**What is expected:** Take the listing below and output it exactly, with no images.

**Exercise materials:**

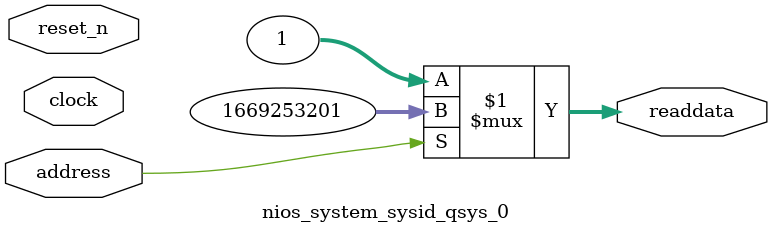
<source format=v>



// synthesis translate_off
`timescale 1ns / 1ps
// synthesis translate_on

// turn off superfluous verilog processor warnings 
// altera message_level Level1 
// altera message_off 10034 10035 10036 10037 10230 10240 10030 

module nios_system_sysid_qsys_0 (
               // inputs:
                address,
                clock,
                reset_n,

               // outputs:
                readdata
             )
;

  output  [ 31: 0] readdata;
  input            address;
  input            clock;
  input            reset_n;

  wire    [ 31: 0] readdata;
  //control_slave, which is an e_avalon_slave
  assign readdata = address ? 1669253201 : 1;

endmodule



</source>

**Response:**
<source format=v>



// synthesis translate_off
`timescale 1ns / 1ps
// synthesis translate_on

// turn off superfluous verilog processor warnings 
// altera message_level Level1 
// altera message_off 10034 10035 10036 10037 10230 10240 10030 

module nios_system_sysid_qsys_0 (
               // inputs:
                address,
                clock,
                reset_n,

               // outputs:
                readdata
             )
;

  output  [ 31: 0] readdata;
  input            address;
  input            clock;
  input            reset_n;

  wire    [ 31: 0] readdata;
  //control_slave, which is an e_avalon_slave
  assign readdata = address ? 1669253201 : 1;

endmodule



</source>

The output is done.